En pleine saison des pluies, période cruciale pour les travaux des champs, le téléphone d’Issoufou Porgo, secrétaire permanent de la Confédération paysanne du Faso, sonne sans cesse. « Beaucoup de cultivateurs n’ont toujours pas pu trouver d’engrais, tout le monde est très inquiet », rapporte-t-il. Au Burkina Faso, pays semi-aride où plus de 80 % de la population vit de l’agriculture, la flambée des prix des intrants touche de plein fouet les producteurs, dépendants des fertilisants importés pour la croissance des cultures.
Fin février, l’invasion de l’Ukraine par la Russie, deuxième exportateur mondial derrière la Chine, a contribué à enflammer le cours des engrais azotés. En Afrique de l’Ouest, où 50 % de l’urée et 70 % du potassium, un composant essentiel des produits NPK – fertilisants génériques dont le nom est issu des éléments chimiques qui les composent : N pour l’azote, P pour le phosphore, K pour le potassium –, sont importés de Russie et de Biélorussie, les prix ont doublé, et même triplé sur certains marchés.

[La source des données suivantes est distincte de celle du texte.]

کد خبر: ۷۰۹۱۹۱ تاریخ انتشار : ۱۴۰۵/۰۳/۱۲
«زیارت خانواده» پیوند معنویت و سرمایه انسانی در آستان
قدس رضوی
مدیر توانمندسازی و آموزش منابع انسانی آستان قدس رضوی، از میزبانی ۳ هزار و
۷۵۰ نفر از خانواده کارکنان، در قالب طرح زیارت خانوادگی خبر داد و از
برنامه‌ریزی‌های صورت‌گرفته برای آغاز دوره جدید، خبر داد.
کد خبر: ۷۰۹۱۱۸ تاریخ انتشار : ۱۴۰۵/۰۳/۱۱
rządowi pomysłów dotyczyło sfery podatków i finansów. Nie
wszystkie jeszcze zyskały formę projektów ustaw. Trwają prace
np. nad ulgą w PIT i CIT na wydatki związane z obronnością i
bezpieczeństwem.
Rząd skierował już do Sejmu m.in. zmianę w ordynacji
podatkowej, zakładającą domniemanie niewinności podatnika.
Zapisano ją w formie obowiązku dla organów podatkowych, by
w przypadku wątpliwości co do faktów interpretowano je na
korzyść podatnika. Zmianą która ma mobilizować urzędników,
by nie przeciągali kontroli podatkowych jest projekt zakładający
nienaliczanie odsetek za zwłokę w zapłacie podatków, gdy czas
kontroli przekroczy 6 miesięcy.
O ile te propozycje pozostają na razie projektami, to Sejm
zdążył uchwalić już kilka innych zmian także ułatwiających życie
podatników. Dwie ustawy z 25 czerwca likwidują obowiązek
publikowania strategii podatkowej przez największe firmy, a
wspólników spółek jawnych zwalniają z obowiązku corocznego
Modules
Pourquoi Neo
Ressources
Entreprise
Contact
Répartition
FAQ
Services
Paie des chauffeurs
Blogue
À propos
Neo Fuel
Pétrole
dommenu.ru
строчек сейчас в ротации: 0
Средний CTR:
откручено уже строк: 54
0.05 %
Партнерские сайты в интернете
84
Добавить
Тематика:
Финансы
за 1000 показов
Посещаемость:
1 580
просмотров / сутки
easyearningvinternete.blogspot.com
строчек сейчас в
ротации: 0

Au Burkina Faso, qui enregistre la plus forte pénurie dans la région, les paysans craignent des conséquences catastrophiques pour la campagne agricole, déjà gravement impactée par les violences djihadistes, les effets du changement climatique et les répercussions de la crise du Covid-19.
Dans la vallée du Sourou, l’un des greniers du pays, dans la région Nord, ils ont été contraints, avec l’arrivée des premières pluies, de commencer à semer sans engrais. « Je n’ai pas eu le choix, c’est le moment de repiquer le riz. Après une semaine, il faut ajouter des fertilisants, mais je n’ai rien pu trouver dans la région », regrette Siaka Soro, le président de l’Union des coopératives agricoles du Sourou.
« Marché saturé »
Comme ce riziculteur, presque aucun producteur, sur les 50 000 de la vallée, n’a pu s’approvisionner. Et les prix des rares sacs disponibles ont atteint des sommets. Les granulés d’urée et de NPK, les produits les plus utilisés, coûtent de 50 % à 80 % plus cher, selon les données d’Africa Fertilizer, une initiative de collecte et d’analyse de données du marché. « Jusqu’à 35 000 francs CFA [53 euros] le sac de 50 kilos, contre 19 000 francs CFA avant, on n’a jamais vu ça ! » assure Siaka Soro. Même si les paysans burkinabés utilisent huit fois moins d’engrais que la moyenne mondiale, soit 17 kilos par hectare, ces intrants restent déterminants pour le rendement de leurs cultures, de plus en plus dégradées par les sécheresses au Sahel.